Dataset entries
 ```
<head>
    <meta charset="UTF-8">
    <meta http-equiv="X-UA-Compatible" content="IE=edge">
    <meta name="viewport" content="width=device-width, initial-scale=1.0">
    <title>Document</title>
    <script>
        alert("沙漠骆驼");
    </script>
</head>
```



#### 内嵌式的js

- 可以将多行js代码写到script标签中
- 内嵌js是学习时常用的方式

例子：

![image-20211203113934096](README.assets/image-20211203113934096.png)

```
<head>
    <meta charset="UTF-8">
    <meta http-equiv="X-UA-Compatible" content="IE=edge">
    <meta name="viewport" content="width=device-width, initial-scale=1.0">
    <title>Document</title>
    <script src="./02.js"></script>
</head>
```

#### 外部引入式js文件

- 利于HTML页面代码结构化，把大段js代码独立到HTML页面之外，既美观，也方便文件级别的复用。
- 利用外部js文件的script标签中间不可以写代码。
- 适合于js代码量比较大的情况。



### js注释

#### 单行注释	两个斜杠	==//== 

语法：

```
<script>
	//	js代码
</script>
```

Task objective:
Transcribe exactly, and only, the lines from the one with "- 利用外部js文件的script标签中间不可以写代码。" through the last line of the data.

Your response:
- 利用外部js文件的script标签中间不可以写代码。
- 适合于js代码量比较大的情况。



### js注释

#### 单行注释	两个斜杠	==//== 

语法：

```
<script>
	//	js代码
</script>
```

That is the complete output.